◆ Instructions to follow:
Begin at the line below that has "194: (190, 269)" and stop after the line that has "208: (37, 302)". Please restate only those lines, word for word.

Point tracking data
= Beginning of Section =

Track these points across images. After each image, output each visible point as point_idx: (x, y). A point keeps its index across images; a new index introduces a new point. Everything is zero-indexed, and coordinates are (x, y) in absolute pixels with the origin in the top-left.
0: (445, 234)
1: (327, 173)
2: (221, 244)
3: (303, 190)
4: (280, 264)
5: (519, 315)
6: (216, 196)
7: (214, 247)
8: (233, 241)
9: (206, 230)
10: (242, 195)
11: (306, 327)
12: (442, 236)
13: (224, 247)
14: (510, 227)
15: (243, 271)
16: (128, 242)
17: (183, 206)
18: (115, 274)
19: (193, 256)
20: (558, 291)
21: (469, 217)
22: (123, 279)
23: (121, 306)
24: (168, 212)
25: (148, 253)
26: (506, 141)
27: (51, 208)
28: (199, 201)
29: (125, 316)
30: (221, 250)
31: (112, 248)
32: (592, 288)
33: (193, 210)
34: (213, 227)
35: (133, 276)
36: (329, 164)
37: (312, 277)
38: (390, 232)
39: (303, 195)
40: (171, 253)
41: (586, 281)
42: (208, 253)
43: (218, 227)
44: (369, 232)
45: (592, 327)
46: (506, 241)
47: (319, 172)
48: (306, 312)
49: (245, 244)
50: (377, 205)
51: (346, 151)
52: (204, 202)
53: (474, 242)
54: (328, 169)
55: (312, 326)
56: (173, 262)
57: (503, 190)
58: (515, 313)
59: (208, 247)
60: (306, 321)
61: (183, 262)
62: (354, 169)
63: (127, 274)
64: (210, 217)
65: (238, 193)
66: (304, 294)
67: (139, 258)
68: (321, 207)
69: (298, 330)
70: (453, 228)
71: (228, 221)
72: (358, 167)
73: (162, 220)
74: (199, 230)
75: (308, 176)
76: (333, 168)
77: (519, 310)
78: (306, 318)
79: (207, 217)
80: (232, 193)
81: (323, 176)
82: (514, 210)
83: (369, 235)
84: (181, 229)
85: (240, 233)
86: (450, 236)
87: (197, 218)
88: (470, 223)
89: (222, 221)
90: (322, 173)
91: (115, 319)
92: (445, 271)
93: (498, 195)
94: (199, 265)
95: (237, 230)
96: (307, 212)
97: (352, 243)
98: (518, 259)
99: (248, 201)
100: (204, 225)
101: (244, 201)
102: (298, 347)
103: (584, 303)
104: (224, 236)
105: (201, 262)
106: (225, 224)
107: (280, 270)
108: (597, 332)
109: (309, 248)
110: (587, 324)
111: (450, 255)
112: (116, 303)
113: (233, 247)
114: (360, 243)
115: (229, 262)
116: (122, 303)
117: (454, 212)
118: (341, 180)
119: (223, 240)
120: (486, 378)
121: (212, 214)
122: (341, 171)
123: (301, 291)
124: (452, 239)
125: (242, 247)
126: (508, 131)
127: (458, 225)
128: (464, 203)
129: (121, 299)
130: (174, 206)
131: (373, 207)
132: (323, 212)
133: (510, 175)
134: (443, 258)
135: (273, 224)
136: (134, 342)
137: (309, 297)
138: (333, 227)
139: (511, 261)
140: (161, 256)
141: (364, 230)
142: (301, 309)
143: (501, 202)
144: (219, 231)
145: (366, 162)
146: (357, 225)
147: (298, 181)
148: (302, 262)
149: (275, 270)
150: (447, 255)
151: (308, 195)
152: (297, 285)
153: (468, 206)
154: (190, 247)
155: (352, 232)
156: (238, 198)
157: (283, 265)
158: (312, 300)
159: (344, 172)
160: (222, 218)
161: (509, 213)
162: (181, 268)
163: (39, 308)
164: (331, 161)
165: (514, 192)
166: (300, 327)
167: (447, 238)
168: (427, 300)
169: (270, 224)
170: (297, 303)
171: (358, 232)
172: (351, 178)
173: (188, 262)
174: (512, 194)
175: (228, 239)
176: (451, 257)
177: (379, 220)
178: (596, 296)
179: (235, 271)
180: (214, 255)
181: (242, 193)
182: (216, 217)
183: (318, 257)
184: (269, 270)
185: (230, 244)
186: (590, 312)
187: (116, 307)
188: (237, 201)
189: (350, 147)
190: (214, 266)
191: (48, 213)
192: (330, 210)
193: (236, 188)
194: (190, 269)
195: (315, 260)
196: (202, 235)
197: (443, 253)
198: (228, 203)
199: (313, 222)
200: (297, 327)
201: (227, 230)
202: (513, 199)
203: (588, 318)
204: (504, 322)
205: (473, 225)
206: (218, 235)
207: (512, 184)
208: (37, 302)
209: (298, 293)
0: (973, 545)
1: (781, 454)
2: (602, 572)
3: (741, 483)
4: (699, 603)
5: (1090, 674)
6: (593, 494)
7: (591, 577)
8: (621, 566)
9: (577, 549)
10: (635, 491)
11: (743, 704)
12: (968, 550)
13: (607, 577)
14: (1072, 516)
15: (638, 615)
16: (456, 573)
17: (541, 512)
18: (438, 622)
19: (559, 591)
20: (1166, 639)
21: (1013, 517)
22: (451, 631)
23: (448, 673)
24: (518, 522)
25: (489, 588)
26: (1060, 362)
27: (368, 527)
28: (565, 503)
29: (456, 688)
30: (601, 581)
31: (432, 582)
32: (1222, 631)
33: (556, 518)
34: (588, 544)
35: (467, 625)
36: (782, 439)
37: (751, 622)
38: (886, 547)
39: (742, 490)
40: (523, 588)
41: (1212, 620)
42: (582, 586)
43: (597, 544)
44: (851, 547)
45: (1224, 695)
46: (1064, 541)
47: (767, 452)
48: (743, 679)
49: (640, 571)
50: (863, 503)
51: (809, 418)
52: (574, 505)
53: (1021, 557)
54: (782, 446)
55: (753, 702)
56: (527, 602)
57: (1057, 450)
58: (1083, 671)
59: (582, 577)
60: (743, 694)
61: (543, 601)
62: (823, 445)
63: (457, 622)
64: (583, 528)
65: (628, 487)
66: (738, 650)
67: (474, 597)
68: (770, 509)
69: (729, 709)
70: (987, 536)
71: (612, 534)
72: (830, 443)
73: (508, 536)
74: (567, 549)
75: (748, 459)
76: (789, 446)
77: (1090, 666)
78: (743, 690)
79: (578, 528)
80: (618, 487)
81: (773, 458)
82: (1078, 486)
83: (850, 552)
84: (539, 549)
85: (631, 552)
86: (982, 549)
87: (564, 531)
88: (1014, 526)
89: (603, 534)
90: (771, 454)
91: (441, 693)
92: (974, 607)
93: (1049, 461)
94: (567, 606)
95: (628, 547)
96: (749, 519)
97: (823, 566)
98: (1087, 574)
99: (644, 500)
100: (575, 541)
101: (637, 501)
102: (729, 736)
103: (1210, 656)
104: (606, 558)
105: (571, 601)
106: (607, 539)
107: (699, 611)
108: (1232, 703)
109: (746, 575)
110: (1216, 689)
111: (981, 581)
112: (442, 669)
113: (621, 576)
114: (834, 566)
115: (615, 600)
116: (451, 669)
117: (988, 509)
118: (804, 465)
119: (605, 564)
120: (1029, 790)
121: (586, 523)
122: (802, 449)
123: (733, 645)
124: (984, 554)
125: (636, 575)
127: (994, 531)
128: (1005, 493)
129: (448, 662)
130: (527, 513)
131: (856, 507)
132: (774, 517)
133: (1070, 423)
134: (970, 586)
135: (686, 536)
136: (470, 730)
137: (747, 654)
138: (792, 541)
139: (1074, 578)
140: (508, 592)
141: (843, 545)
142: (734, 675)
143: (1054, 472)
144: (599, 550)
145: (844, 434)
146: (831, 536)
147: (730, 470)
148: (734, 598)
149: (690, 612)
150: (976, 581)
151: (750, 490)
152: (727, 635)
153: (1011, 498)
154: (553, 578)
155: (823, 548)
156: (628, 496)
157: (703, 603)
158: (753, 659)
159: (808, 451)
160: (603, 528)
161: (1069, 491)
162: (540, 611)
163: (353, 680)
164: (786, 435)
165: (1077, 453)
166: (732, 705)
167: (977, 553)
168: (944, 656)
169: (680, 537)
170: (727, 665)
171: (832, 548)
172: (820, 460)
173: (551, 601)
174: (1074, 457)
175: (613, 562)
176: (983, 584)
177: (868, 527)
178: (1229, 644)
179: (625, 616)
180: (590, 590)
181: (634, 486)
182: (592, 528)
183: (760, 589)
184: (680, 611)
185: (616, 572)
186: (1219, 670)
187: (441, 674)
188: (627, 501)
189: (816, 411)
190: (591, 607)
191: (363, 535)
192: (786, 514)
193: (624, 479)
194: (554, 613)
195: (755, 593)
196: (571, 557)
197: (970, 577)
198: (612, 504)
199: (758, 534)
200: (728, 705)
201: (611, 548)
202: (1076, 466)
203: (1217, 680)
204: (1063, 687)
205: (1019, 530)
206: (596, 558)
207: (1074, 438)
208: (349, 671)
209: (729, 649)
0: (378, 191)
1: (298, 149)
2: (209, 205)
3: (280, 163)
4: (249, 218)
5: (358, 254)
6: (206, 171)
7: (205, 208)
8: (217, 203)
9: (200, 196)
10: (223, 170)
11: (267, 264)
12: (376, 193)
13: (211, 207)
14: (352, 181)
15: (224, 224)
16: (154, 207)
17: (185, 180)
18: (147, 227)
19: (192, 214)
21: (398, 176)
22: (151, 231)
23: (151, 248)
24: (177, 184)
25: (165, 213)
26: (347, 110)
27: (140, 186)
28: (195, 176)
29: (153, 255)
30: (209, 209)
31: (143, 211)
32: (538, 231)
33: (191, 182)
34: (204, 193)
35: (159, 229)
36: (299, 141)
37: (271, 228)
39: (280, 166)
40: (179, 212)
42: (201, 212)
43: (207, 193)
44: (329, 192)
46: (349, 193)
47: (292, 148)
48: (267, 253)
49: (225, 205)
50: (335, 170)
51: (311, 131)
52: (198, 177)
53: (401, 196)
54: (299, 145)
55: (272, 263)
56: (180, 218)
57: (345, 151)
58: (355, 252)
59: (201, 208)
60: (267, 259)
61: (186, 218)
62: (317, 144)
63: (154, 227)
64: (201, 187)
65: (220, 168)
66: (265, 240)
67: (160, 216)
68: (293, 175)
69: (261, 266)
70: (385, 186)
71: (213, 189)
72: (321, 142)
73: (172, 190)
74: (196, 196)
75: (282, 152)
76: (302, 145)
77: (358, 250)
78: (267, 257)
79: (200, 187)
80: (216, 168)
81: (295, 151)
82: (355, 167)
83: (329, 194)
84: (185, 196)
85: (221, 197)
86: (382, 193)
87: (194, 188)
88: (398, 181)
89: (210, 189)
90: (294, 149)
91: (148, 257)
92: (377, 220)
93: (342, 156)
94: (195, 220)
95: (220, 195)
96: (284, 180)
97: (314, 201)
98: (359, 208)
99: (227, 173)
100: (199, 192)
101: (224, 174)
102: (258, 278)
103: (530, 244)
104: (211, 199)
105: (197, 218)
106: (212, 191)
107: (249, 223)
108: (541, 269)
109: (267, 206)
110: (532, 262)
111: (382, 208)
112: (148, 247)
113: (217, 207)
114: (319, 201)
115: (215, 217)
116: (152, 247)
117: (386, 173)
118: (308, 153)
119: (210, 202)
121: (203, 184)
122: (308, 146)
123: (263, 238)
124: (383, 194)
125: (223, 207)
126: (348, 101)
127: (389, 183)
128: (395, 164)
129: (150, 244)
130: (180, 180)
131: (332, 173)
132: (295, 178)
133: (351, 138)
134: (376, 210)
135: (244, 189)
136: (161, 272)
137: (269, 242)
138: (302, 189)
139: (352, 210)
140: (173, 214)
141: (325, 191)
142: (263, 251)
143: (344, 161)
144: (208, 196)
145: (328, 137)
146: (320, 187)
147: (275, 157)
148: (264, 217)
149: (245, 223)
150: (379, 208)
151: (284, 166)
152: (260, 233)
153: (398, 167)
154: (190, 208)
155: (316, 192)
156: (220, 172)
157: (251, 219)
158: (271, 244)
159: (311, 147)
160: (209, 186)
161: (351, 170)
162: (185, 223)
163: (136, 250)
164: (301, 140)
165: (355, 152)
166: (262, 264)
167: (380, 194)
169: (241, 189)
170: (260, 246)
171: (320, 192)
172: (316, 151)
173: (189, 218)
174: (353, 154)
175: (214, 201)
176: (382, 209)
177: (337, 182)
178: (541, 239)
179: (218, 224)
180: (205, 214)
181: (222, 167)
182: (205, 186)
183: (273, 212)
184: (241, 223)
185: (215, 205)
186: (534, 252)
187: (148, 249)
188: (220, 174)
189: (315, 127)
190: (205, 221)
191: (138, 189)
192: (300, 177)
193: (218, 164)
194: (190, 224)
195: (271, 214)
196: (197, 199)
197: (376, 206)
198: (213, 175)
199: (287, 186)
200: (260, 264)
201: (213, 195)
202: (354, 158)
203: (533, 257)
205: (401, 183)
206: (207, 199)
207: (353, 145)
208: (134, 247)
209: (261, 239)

= End of Section =

◆ Response to this exercise:
194: (190, 269)
195: (315, 260)
196: (202, 235)
197: (443, 253)
198: (228, 203)
199: (313, 222)
200: (297, 327)
201: (227, 230)
202: (513, 199)
203: (588, 318)
204: (504, 322)
205: (473, 225)
206: (218, 235)
207: (512, 184)
208: (37, 302)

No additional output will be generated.